For this, I’m comparing Niktos in The Crown of Gilded Bones to Niktos in A Shadow in the Ember.

It had been about 11 months since I’ve read The Crown of Gilded Bones, but I remember Niktos being in it. I read about 60% of A Shadow in the Ember and decided I needed to back and reread the Niktos section in TCGB.

First, I’ll say I remember that section being a lot longer than it was. Truthfully, Niktos is only around for like 3 pages, and he doesn’t say a whole lot. And thought Sera was mentioned, but only by “my Consort.”

What I did learn was that Niktos is the King of Gods later in the timeline, which is a title designated to the Primal of Life. So that through me considering he’s the Primal of Death. I also learn that “his Consort” is still alive. Which, if it’s Sera, she’s a mortal, so of course something needs to happen to change that.

Well, we learn at the end of the A Shadow in the Ember that Sera has an ember of Life in her, and that mixed with a drop of Niktos’s blood that she consumed while having sexy time with him, is basically going to make her a Primal in the next book. But not just any Primal, the Primal of Life.

So I’m a bit confused on the whole King of Gods thing. I assume this will get cleared up as the series progresses.

My main reason for writing this section was because Niktos sounded like a grumpy old codger in The Crown of Gilded Bones, and nothing at all like his endearing persona in A Shadow in the Ember.

This is probably because he said he only had one decent bone in his body, and he treated only Sera with kindness and respect.
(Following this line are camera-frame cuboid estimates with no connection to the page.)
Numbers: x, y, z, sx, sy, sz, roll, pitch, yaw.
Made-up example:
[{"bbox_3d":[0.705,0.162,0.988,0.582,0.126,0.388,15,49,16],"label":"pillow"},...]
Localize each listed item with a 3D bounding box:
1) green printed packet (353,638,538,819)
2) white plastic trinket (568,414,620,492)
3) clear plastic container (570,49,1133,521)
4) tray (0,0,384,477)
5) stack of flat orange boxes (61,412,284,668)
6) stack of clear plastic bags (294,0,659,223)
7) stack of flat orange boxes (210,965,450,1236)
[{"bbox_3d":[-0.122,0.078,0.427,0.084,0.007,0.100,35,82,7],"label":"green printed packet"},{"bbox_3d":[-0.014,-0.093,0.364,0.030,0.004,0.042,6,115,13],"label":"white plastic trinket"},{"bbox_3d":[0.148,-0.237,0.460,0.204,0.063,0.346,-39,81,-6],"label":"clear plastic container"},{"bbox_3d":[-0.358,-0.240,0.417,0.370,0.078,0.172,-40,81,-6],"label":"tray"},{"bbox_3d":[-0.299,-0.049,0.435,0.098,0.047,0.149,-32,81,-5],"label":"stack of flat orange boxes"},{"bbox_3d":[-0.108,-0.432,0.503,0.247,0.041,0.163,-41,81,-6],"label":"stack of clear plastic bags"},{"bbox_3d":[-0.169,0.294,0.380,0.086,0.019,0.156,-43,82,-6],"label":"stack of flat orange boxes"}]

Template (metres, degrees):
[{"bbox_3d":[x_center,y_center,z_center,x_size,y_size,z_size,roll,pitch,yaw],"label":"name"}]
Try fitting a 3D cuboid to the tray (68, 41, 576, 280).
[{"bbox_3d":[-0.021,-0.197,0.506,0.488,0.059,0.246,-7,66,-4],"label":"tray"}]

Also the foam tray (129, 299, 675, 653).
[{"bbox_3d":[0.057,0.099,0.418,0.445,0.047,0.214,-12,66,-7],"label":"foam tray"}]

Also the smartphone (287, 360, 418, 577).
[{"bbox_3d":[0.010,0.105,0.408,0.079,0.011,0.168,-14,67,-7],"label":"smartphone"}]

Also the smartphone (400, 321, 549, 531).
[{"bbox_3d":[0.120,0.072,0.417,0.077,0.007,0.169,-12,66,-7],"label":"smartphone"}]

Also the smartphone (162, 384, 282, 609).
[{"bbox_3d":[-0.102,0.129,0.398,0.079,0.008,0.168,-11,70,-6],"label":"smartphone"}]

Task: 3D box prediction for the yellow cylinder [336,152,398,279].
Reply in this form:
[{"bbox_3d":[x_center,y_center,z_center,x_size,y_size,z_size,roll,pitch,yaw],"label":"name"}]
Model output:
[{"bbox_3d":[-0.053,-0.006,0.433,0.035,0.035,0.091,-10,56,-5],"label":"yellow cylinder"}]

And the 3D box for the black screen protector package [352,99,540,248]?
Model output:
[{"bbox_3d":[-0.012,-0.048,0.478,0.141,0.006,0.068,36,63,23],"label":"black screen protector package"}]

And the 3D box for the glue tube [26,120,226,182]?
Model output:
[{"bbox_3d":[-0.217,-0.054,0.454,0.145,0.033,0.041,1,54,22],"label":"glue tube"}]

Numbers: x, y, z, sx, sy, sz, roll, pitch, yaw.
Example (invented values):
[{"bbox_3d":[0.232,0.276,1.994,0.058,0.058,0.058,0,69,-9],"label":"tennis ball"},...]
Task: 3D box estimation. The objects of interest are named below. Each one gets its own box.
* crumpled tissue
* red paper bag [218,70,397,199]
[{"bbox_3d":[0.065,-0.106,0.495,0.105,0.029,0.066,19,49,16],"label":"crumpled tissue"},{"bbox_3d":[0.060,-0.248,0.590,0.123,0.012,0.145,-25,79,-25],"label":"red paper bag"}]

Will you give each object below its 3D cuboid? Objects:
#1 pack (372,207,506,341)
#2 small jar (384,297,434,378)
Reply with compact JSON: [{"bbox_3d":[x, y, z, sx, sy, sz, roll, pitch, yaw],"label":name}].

This was also revealed to us at the end of A Shadow in the Ember as resulting because part of Niktos’s magic was in Sera and they felt “right” around each other because of it.

I guess that doesn’t transfer to descendants, but Poppy is a descendant of Niktos. You’d think he’d be nicer to his progeny, but I guess not.

Final Thoughts

I give my A Shadow in the Ember review 5/5 stars. I hand out 5 stars way too easily, I fully admit.

I’m not picky. If I enjoyed a book and desperately want the next book, I usually give it 5 stars. And that’s where I am here. The next book, A Light in the Flame, is due out in the Fall sometime.

You can bet I definitely won’t be waiting as long as I did on A Shadow in the Ember.